―里美さんは、今はこちらに住民票を移していますよね。陸前高田には、どうしてかかわることになったんですか。
当時の中野さん
中野:もともとは兵庫県出身で、東京でずっと働いていました。地震があった時は、ソシオ エンジン・アソシエイツという会社で、内閣府の「インターンシップ事業」を担当していたんですけど、メンバーの中に宮崎の人がいて、口蹄疫でお世話になった恩をお返したい、九州、広島、愛媛で募集するインターン生を東北にボランティアとして行ってもらったらどうか、という提案があったんです。内閣府に相談しに行ったら、「それはぜひやりましょう」ということで受けてくださって。
早速、インターン生の受け入れ先を探して、仙台、東松島、気仙沼に行き、最後に行き着いたのが陸前高田でした。
そこで紹介されるままに、お会いした方々が、高田ドライビングスクールの田村さん、八木澤商店の河野さん、長谷川建設の長谷川さん、橋勝商店の橋詰さんという、地元中小企業の社長さんたちで、後になつかしい未来創造の最初の役員になる人たちだったんです。
前列左から橋勝商店の橋詰さん、高田ドライビングスクールの田村さん、八木澤商店の河野さん。
―同じ日に出会ったの?
中野:はい、5月15日だったと思います。偶然同じ日だったんですが、別々にお会いした方々に、同じことを言われるんですよ。「ボランティアはいいから、目的を持って、インターンシップとして来い」って。「自分たちも、そういうエネルギーでもう1回立ち上がろうという気力がわいてくるだろうから、若い人たちが自ら目的を持って来てほしい」って。
―震災が起きて、人手はそちらに回さなければ!と考えたのに、被災地の方から「人手じゃないんだ、欲しいのは」と言われたんですね。
中野:はい、衝撃的だったのと同時に、「ここだ」という出会いを感じました。急いで準備をして、最初のインターン生を受け入れたのが6月末です。受け入れてくれた社長さんたちが「中小企業家同友会」という経営者の勉強会でつながっている、ということを後になって知るんですが、インターン生を受け入れることが、「自分たちの勉強になる、学びになる」という姿勢でいらしたことにも感動しました。
―立派だし、強いですね。
中野:ほんとうに。
―5月に受け入れ先を探しに来て、東京にはずっと帰らなかったんですか?
中野:正直言って、私も最初はこんなに入り込むつもりはなかったんですが、何もない被災地でのプロジェクト運営には難しいことがたくさんあって、常に手が足りない状態でしたから、私たちもいつの間にか現場に入って、そのままずっと。
大津波から4か月、まだどこも大変な状況で、インターンシップもちゃんとした形を作れていたわけではありませんでした。事前に何の打ち合わせもできないままインターン生を連れていったら、ある社長さんに「ほんとに来ると思わなかった」と言われたことも。

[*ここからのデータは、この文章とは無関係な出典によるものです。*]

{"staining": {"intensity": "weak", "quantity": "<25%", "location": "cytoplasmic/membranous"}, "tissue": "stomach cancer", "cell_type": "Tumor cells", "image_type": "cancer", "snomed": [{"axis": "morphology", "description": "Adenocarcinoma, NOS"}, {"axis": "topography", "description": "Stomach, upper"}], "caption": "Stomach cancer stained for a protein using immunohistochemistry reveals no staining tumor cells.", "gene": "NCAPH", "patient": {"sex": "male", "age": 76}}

毎日、「こんなはずじゃなかった、想像していたのと違う」と、誰もがそういう状況でした。でも、インターン生たちはそれを軽々と乗り越えてくれたんですね。毎日、八木澤商店や、自動車学校さんの農業部門、橋勝商店にインターンに行って、戻ってきては宿舎でずっと興奮してしゃべっている。
―すごく大きな刺激でしょうね。大震災があって、その中で必死に生きている経営者たちのそばで。
中野:私たちも、インターン生も、自動車学校の寮に寝泊まりしていたんですが、社長さんたちも毎晩のように、宿舎に来て、話をしてくださるんです。「人生とは」とか、「今、自分は建物を建てる会社の社長をやっているけれども、まだ全然仕事をしていない。壊してばかり。どういう気持ちか分かるか」とか。震災のことだけじゃなくて、たわいない話、恋愛の話とかも含めて、人と人が、真剣に向き合う、そんな現場だったんです。
―生々しいですね。
中野:はい。ある時、インターン生が「ここに来ると、どこに行っても自分の居場所があって、ここにいていいんだと思う」と言ったのをよく覚えています。最初は、居場所がない子なんだな、と思ったんですけど、そうじゃなかった。高田の社長さんたちは、仕事ができるからとか、優秀だからだとか、偏ったところで人を見ていなくて、まずは、まるごと受け入れてくれるという、そんなところがあると思うんです。
―その人たち、ラッキーですね、来られたインターンの人たち。
中野:そうですね。いまだにずっとつながっていて、フェイスブックで同窓会のグループができていたりします。やって良かったなと思うところですね。